* [ASSIGNMENT] For this exercise, reproduce the entries below exactly, but only from the line containing "- 是否连续红，需要染黑？还是回溯？" through the line containing "- case 1可转化为：case2-2, case3, case4-1, case4-2", both included.

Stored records
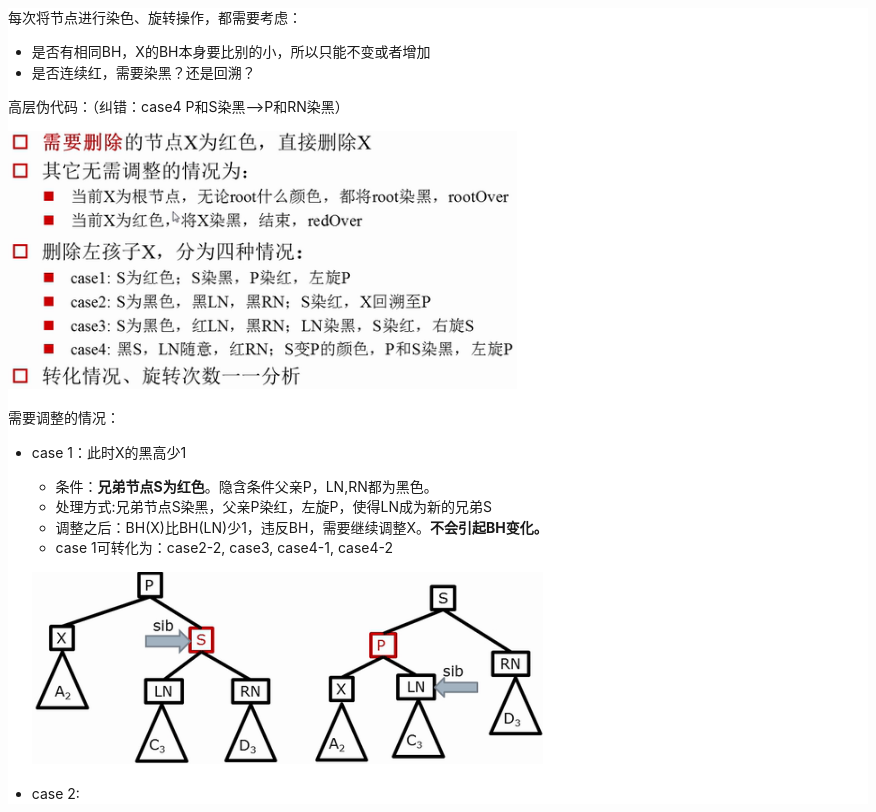 每次将节点进行染色、旋转操作，都需要考虑：

- 是否有相同BH，X的BH本身要比别的小，所以只能不变或者增加
- 是否连续红，需要染黑？还是回溯？

高层伪代码：（纠错：case4 P和S染黑-->P和RN染黑）

 ![1534483533130](assets/1534483533130.png)















需要调整的情况：

- case 1：此时X的黑高少1

  - 条件：**兄弟节点S为红色**。隐含条件父亲P，LN,RN都为黑色。
  - 处理方式:兄弟节点S染黑，父亲P染红，左旋P，使得LN成为新的兄弟S
  - 调整之后：BH(X)比BH(LN)少1，违反BH，需要继续调整X。**不会引起BH变化。**
  - case 1可转化为：case2-2, case3, case4-1, case4-2

  ![1534484194179](assets/1534484194179.png)

  

- case 2:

* [FINAL ANSWER]
- 是否连续红，需要染黑？还是回溯？

高层伪代码：（纠错：case4 P和S染黑-->P和RN染黑）

 ![1534483533130](assets/1534483533130.png)















需要调整的情况：

- case 1：此时X的黑高少1

  - 条件：**兄弟节点S为红色**。隐含条件父亲P，LN,RN都为黑色。
  - 处理方式:兄弟节点S染黑，父亲P染红，左旋P，使得LN成为新的兄弟S
  - 调整之后：BH(X)比BH(LN)少1，违反BH，需要继续调整X。**不会引起BH变化。**
  - case 1可转化为：case2-2, case3, case4-1, case4-2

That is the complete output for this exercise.